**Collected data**
^^^^

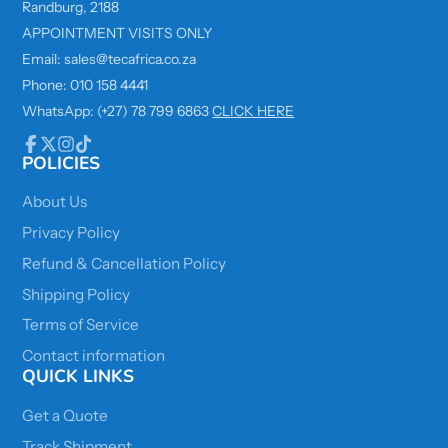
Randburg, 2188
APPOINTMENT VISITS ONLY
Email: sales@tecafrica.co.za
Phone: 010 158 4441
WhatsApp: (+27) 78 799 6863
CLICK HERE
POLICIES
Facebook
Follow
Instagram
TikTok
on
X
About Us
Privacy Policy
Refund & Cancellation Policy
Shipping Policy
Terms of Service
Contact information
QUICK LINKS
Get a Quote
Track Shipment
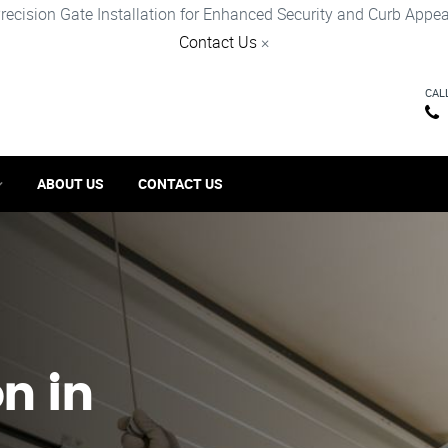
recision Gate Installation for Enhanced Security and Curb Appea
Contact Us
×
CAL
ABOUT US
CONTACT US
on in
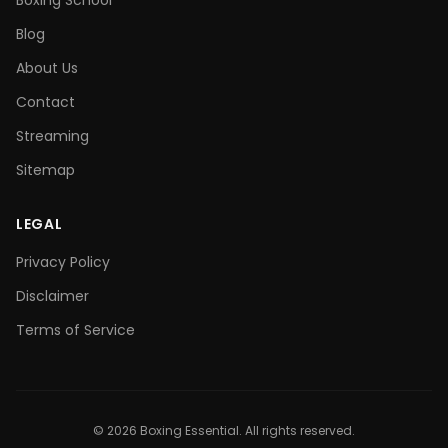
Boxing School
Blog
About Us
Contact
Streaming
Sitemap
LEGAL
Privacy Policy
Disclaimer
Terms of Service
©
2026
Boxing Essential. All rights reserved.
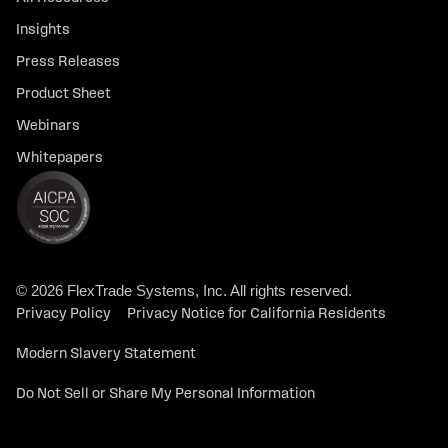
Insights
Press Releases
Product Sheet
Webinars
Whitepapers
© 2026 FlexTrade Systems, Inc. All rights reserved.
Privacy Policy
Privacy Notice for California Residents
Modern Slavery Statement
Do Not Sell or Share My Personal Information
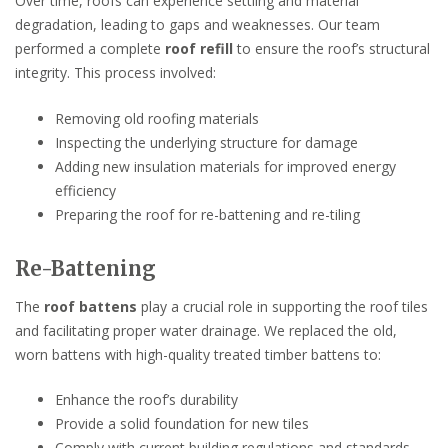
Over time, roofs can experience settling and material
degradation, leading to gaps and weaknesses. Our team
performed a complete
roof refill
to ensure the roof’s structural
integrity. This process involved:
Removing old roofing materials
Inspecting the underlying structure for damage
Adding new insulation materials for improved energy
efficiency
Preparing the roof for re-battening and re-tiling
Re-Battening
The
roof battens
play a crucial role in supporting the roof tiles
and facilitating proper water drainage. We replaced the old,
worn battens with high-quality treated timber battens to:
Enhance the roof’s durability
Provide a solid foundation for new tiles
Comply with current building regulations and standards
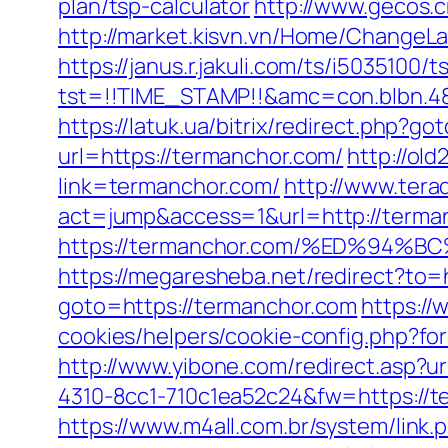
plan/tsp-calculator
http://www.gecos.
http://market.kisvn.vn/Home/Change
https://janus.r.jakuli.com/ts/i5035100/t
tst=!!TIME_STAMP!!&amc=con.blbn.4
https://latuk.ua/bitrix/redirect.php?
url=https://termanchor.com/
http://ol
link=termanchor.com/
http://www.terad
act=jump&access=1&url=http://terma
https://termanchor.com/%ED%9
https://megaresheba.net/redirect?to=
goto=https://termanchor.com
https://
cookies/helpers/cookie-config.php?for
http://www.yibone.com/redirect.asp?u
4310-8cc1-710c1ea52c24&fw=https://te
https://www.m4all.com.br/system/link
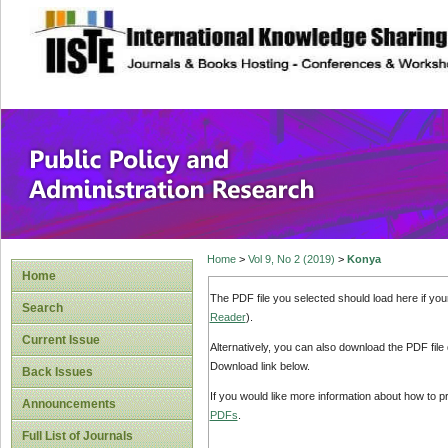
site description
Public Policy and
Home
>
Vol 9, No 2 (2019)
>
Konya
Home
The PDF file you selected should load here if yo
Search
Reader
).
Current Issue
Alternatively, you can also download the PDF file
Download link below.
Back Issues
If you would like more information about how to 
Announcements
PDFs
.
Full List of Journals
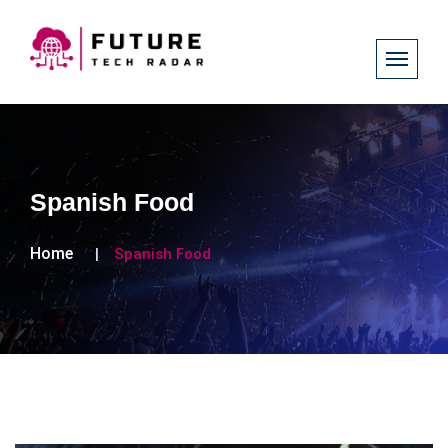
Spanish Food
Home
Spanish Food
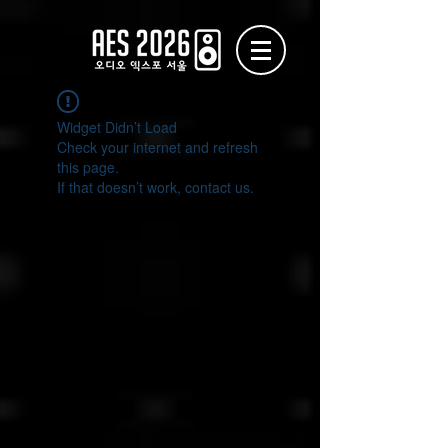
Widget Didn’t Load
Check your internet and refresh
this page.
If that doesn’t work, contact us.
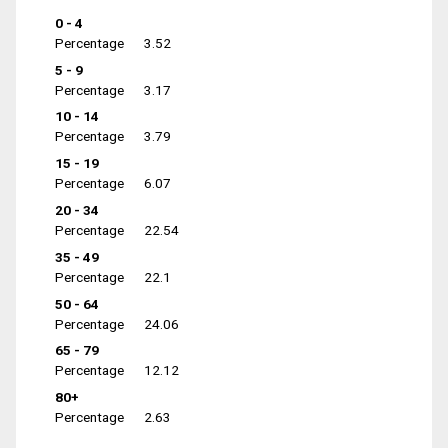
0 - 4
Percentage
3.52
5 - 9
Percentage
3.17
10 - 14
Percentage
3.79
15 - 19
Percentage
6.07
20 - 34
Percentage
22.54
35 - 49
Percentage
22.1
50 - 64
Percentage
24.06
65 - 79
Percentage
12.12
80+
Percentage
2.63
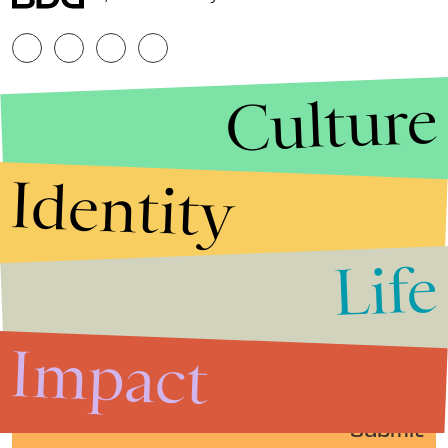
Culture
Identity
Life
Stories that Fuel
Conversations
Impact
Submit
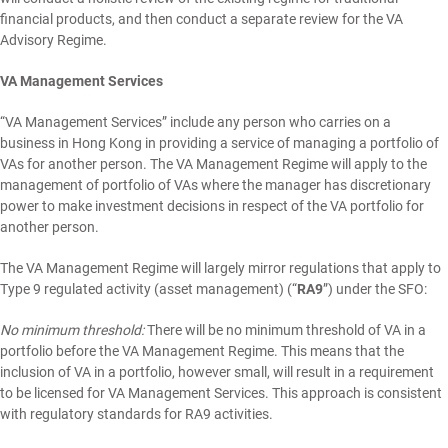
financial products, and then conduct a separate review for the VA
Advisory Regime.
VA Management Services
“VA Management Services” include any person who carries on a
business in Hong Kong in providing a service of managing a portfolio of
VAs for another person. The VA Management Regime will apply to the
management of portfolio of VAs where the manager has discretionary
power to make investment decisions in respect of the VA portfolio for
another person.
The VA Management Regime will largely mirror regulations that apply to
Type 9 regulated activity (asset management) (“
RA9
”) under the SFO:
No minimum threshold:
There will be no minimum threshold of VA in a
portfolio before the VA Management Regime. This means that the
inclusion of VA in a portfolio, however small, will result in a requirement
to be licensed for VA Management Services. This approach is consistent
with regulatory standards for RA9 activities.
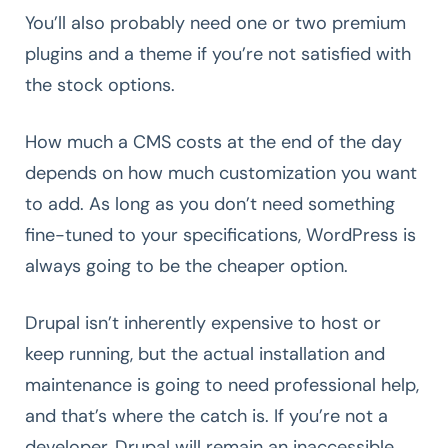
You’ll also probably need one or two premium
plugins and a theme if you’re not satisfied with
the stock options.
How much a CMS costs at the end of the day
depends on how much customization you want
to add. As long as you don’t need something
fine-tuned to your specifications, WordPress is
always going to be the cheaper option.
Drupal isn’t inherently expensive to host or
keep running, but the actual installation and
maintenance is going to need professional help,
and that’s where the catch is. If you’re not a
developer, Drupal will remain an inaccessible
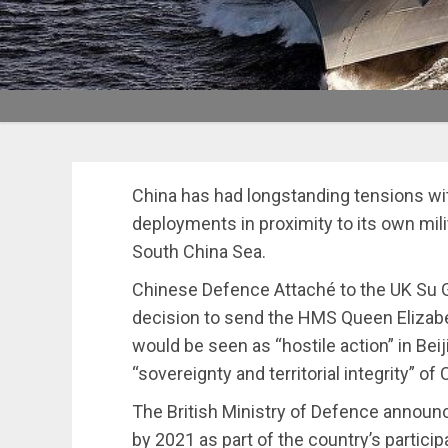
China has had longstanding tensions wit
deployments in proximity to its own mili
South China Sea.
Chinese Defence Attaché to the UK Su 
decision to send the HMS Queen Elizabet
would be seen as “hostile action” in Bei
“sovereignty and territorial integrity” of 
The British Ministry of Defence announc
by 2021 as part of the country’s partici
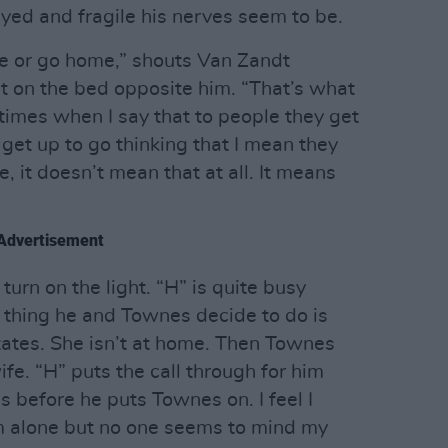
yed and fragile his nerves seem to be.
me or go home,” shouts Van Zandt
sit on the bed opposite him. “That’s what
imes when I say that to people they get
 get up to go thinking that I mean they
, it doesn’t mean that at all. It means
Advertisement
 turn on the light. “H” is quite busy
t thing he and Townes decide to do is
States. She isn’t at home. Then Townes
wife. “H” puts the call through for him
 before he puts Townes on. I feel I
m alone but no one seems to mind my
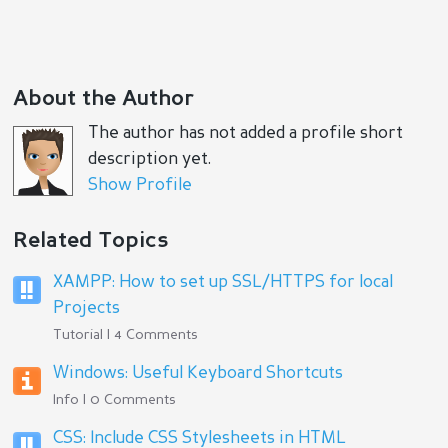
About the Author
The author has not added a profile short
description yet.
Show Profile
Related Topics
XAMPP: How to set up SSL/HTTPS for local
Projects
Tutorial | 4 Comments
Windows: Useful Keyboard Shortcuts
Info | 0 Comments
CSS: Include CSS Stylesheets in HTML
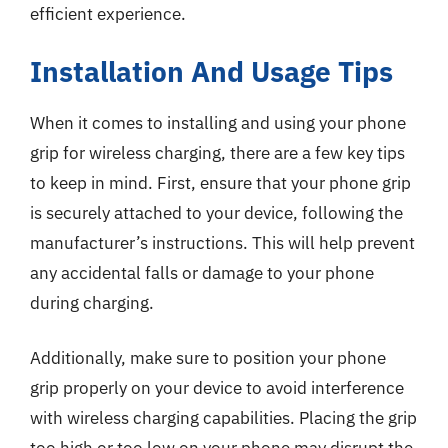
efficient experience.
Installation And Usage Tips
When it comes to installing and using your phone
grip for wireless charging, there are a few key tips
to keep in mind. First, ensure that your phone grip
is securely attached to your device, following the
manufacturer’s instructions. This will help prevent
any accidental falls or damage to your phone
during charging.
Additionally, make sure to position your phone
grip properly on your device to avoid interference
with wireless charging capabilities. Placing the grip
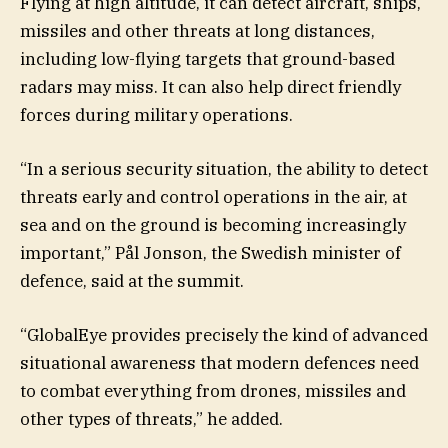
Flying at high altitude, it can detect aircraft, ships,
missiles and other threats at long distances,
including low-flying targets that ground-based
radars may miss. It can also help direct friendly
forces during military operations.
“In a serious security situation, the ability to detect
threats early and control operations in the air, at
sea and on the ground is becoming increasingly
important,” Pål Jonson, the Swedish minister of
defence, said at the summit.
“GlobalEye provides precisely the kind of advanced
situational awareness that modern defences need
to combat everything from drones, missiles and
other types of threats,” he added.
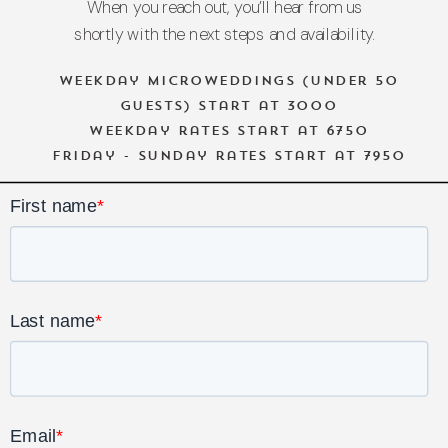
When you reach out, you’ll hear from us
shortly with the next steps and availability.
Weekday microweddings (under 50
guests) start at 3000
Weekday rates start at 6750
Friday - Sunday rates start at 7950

^^^^

**Exercise description**
Using the entries above, transcribe every line from the line containing "shouts Van Zandt" through the line containing "Info | 0 Comments". Do not copy pictures.

**Problem solution**
me or go home,” shouts Van Zandt
sit on the bed opposite him. “That’s what
imes when I say that to people they get
 get up to go thinking that I mean they
, it doesn’t mean that at all. It means
Advertisement
 turn on the light. “H” is quite busy
t thing he and Townes decide to do is
States. She isn’t at home. Then Townes
wife. “H” puts the call through for him
 before he puts Townes on. I feel I
m alone but no one seems to mind my
About the Author
The author has not added a profile short
description yet.
Show Profile
Related Topics
XAMPP: How to set up SSL/HTTPS for local
Projects
Tutorial | 4 Comments
Windows: Useful Keyboard Shortcuts
Info | 0 Comments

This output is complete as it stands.